Bell’articolo, profondamente vissuto. Alberto Sordi è stato un grande, che come tanti grandi attori ha finito per fare qualche pellicola di troppo. Ma film come Polvere di stelle, Gastone, Il Marchese del Grillo, per non citarne che alcuni, rimarranno nella storia del cinema non solo italiano. Gli è stato rimproverato di avere rappresentato con indulgenza i nostri difetti nazionali, finendo per avallarli rendendoli simpatici, e in parte è vero.

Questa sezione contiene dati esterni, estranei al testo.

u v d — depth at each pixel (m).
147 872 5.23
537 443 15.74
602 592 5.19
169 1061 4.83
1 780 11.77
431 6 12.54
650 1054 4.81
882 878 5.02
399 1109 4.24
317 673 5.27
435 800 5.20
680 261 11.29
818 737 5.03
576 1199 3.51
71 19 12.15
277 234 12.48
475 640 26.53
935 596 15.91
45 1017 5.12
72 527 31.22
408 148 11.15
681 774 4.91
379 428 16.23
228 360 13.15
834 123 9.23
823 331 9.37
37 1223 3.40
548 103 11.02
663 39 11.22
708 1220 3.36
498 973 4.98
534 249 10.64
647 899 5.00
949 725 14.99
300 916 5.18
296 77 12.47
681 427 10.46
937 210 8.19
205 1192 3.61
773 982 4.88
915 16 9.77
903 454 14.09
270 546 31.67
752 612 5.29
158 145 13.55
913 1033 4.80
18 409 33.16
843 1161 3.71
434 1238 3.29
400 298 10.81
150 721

Quando è deragliato da questa linea, in genere il pubblico non lo ha seguito. Ricordo ai tempi del militare lo scandalo di un sergente maggiore siciliano, ottima persona, che si sfogava con me dopo aver visto Un borghese piccolo piccolo: “Quel film Sordi non lo doveva fare!”
Però fu un grande attore, un attore completo. I “nuovi comici” che vennero dopo di lui erano dei caratteristi, capaci spesso solo d’inanellare siparietti da cabaret; e infatti la maggior parte di loro non ha retto all’usura del tempo, anche se è onesto aggiungere che a fare la grandezza di una pellicola non sono solo gli attori o i registi, ma gli sceneggiatori, e fino agli anni Ottanta lavoravano per il cinema molti grandi scrittori.
Sul piano umano, esistono opinioni discordi su Alberto Sordi. Uno dei maggiori “dialoghisti” del cinema italiano negli anni d’oro, Sergio Jacquier, che conobbi negli ultimi anni della sua vita, non lo poteva sopportare. Altri invece lo amavano e, a sfatare il mito della sua “sordida” avarizia, sostenevano che faceva moltissime opere di carità, ma senza ostentazioni, di nascosto.
Forse tanto di nascosto che non se ne accorgeva nemmeno lui.